BEGIN Records supplied
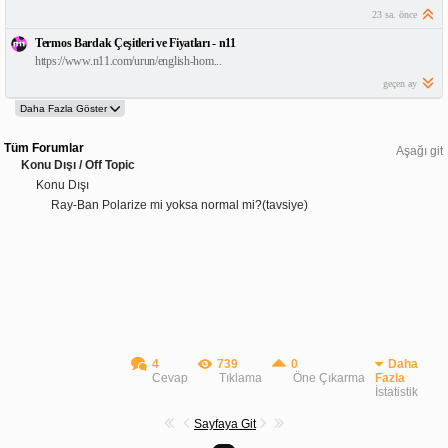
23 sa. önce
Termos Bardak Çeşitleri ve Fiyatları - n11
https://www.n11.com/urun/english-hom...
geçen ay
Tüm Forumlar
Aşağı git
Konu Dışı / Off Topic
Konu Dışı
Ray-Ban Polarize mi yoksa normal mi?(tavsiye)
4
739
0
Daha
Cevap
Tıklama
Öne Çıkarma
Fazla
İstatistik
Sayfaya Git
END Records supplied
What this task involves: Reproduce all the data as it stands. The pictures are not part of the copy.

Output for this exercise:
23 sa. önce
Termos Bardak Çeşitleri ve Fiyatları - n11
https://www.n11.com/urun/english-hom...
geçen ay
Tüm Forumlar
Aşağı git
Konu Dışı / Off Topic
Konu Dışı
Ray-Ban Polarize mi yoksa normal mi?(tavsiye)
4
739
0
Daha
Cevap
Tıklama
Öne Çıkarma
Fazla
İstatistik
Sayfaya Git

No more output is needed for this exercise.